Building a shared household media repository -- wondering about file sizes

Hey all,

I’m in the process of transferring all of the TV shows that I own on DVD to a networked Drobo so that they can be accessed from any of the TVs in the house (via Mediaportal). However, I’m really wavering in terms of deciding on quality/filesize, so I thought I’d check in with fellow HTPC geeks for insight.

Right now, I’m ripping episodes straight into mkv containers using MakeMKV. However, this doesn’t do any transcoding, and uses the original compression of the DVDs. That means file sizes are all over the place. For example, sitcom DVDs that contain ~6 episodes per disk come out to around 650 megs per episode. But a show that contains two episodes (e.g. an HBO series) spits out 3.5 gig files. Obviously, these latter shows are longer, but only by a factor of two, so that alone doesn’t account for the size differential.

So, I know I need to use something like handbrake to transcode the files, keeping the mkv wrapper but encoding with something a bit more efficient like H.264. For those that have done this, what file sizes do you typically end up with for hour (i.e. 42 minute) episodes that aren’t noticeably lower quality than the DVD source?

Thanks!

I may not be the best judge of quality (Other than in stores I’ve never even seen a blu-ray movie) but I use the default “high profile” setting in Handbrake. A 2-hour movie tends to be about 1.5 gig, and a 45-minute TV show is generally about 500 meg. I watch these all the time on my 46 inch TV and they look fantastic (to me).

It rips H.264 in an m4v wrapper, though honestly I don’t know what that means :slight_smile: But anyway, I’d suggest ripping your favorite movie with Handbrake High Profile and see if it works for you.

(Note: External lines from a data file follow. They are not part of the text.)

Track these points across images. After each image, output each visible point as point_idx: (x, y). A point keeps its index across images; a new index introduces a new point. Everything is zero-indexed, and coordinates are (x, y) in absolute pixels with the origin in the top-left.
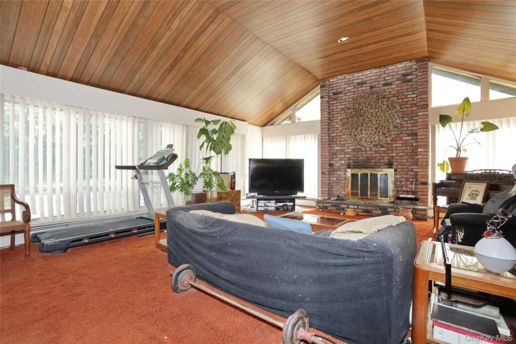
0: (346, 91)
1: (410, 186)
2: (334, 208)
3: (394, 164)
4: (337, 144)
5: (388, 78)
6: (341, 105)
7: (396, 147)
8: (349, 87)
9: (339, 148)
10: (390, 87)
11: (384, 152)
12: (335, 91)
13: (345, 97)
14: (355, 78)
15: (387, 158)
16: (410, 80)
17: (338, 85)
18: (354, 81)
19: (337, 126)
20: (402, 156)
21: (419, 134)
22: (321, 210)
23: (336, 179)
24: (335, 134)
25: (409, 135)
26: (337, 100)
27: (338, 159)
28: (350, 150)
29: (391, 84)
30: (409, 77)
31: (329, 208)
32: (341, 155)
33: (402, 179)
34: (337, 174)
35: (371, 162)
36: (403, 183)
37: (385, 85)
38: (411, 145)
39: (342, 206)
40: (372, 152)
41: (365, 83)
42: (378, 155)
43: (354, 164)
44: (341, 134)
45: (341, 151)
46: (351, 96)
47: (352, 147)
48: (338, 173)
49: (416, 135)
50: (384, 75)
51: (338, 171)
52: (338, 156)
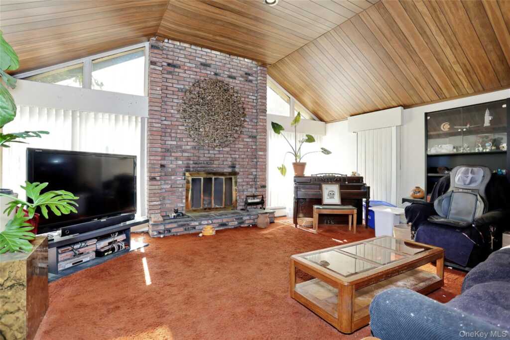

Awesome, thanks for the info!

I ended up transcoding an episode of Farscape that had a high degree of visual variation (e.g. fast paced space stuff, static conversational stuff etc.) twice: once at the “Normal” preset with an RF value of 20, and once at the “High Profile” preset with the RF manually bumped to 19. The size differential ended up only being about 200 megs (700 vs. 500), and there was a noticeable quality bump on my 50" plasma. For the slower-paced scenes with less camera movement, they were reasonably comparable. When you had really noisy backgrounds, though, with a lot of stuff moving around quickly, the High Profile transcode seemed to do better.